The answer is to contain only the line containing "12px; margin-top: 25px;" and the lines after it through the last one, each reproduced exactly as it appears below.
━━ DATA SUPPLIED
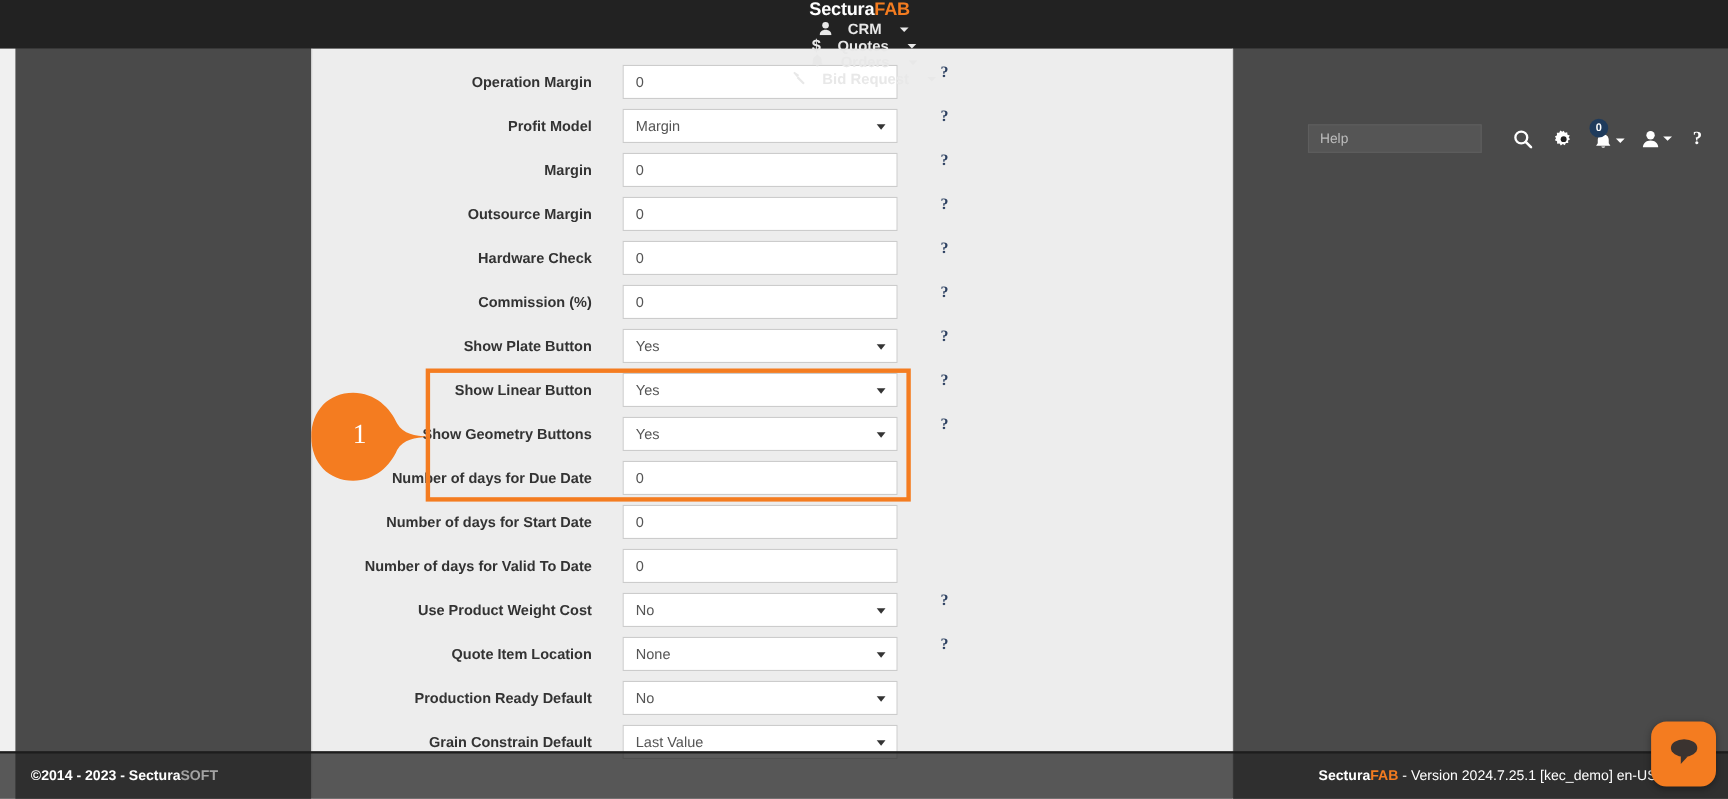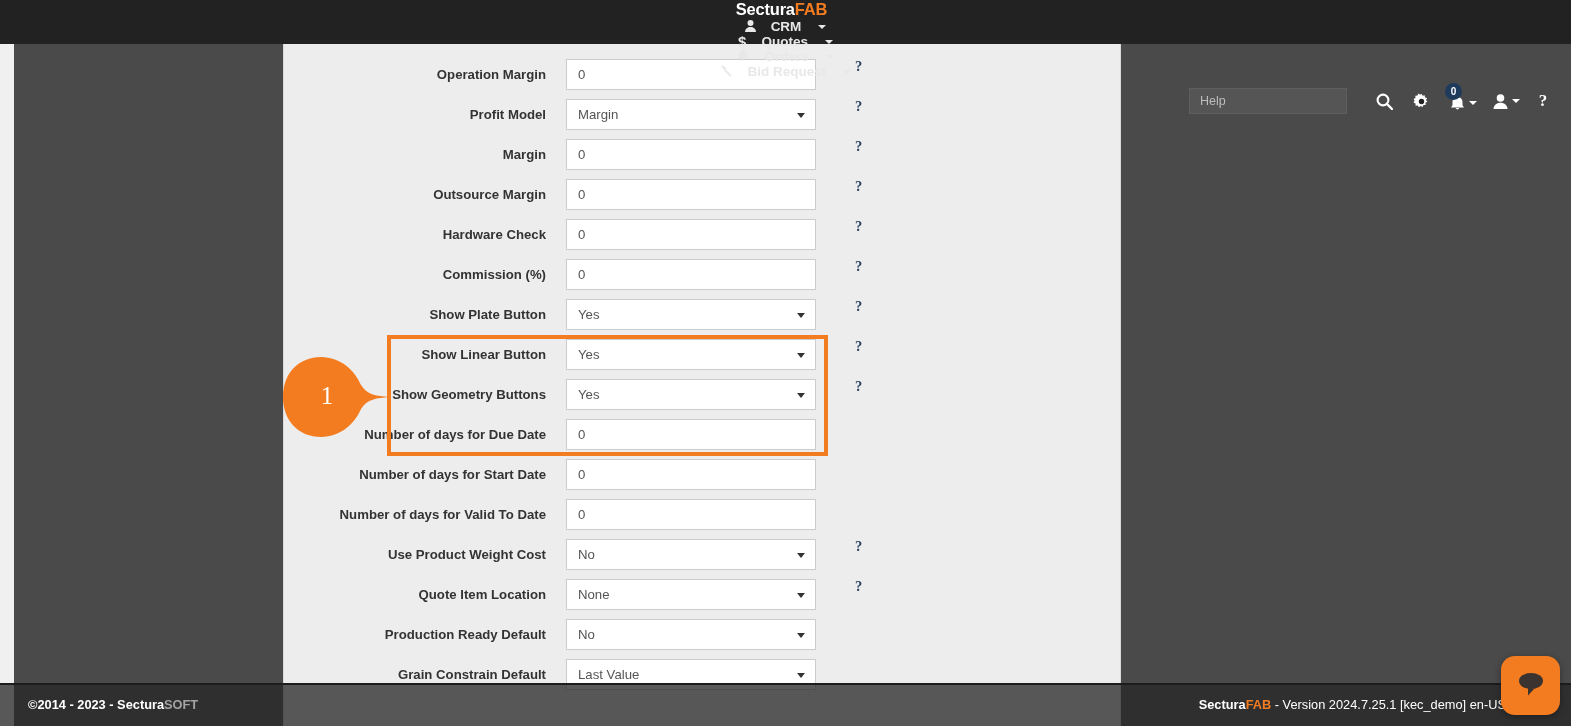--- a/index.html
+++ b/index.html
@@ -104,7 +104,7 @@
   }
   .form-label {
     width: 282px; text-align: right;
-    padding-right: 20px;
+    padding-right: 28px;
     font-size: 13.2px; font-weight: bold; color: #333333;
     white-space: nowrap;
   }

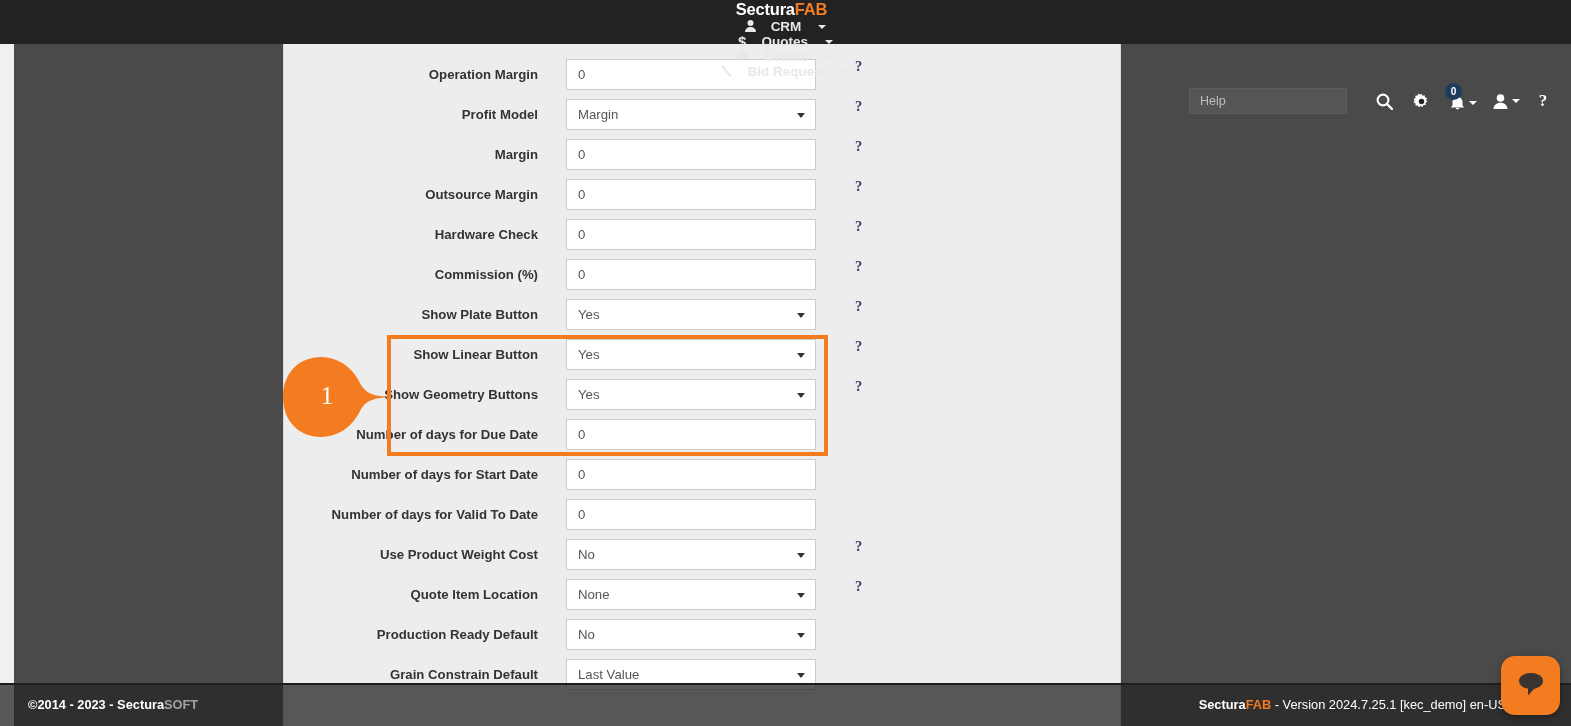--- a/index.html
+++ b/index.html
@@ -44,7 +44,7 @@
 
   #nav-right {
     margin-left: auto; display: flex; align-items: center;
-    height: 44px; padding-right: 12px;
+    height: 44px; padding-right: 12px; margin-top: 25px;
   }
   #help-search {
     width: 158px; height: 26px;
━━━━
EXPECTED OUTPUT:
+    height: 44px; padding-right: 12px; margin-top: 25px;
   }
   #help-search {
     width: 158px; height: 26px;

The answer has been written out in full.